■ Work item ■
Below are records to be copied exactly; their pictures are to be omitted.

[[ Dataset extract, beginning ]]

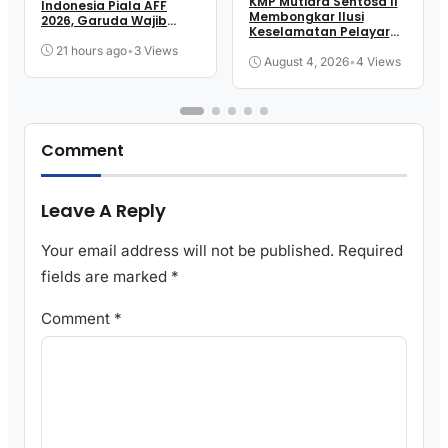
KMP Mutiara Sentosa II
Indonesia Piala AFF
Membongkar Ilusi
2026, Garuda Wajib
Keselamatan Pelayaran
Menang
Kita
21 hours ago
•
3 Views
August 4, 2026
•
4 Views
Comment
Leave A Reply
Your email address will not be published.
Required
fields are marked
*
Comment
*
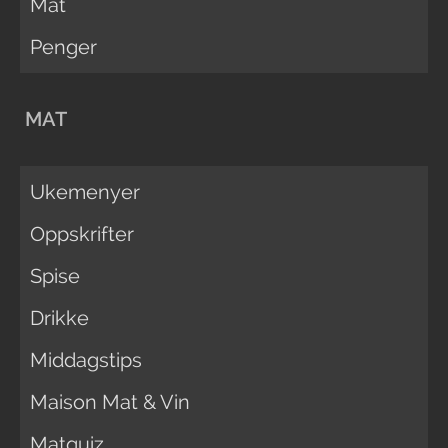
Mat
Penger
MAT
Ukemenyer
Oppskrifter
Spise
Drikke
Middagstips
Maison Mat & Vin
Matquiz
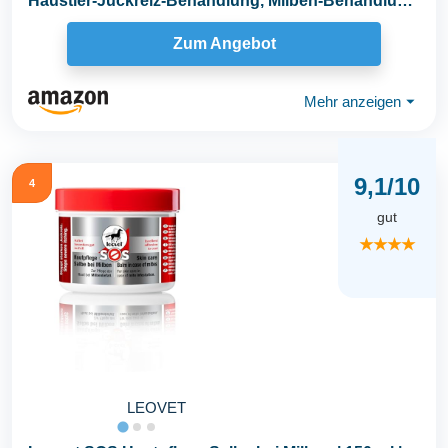
Haustier-Juckreiz-Behandlung, Milben-Behandlung
für Hunde...
Zum Angebot
Mehr anzeigen
⏷
9,1/10
4
gut
★★★★
LEOVET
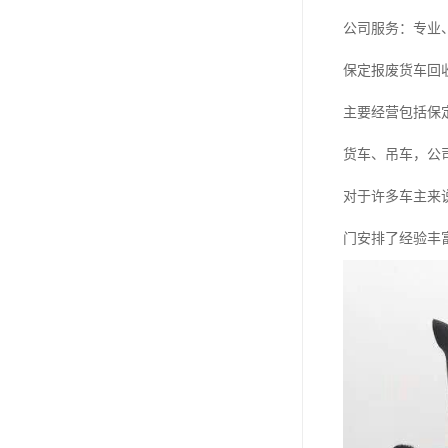
公司服务：专业
保定报废货车回
主要经营包括保
货车、吊车，公
对于许多车主来
门安排了经验丰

[[ Dataset extract, end ]]

■ Answer to this problem ■
KMP Mutiara Sentosa II
Indonesia Piala AFF
Membongkar Ilusi
2026, Garuda Wajib
Keselamatan Pelayaran
Menang
Kita
21 hours ago
•
3 Views
August 4, 2026
•
4 Views
Comment
Leave A Reply
Your email address will not be published.
Required
fields are marked
*
Comment
*
Mat
Penger
MAT
Ukemenyer
Oppskrifter
Spise
Drikke
Middagstips
Maison Mat & Vin
Matquiz
Haustier-Juckreiz-Behandlung, Milben-Behandlung
für Hunde...
Zum Angebot
Mehr anzeigen
⏷
9,1/10
4
gut
★★★★
LEOVET
公司服务：专业
保定报废货车回
主要经营包括保
货车、吊车，公
对于许多车主来
门安排了经验丰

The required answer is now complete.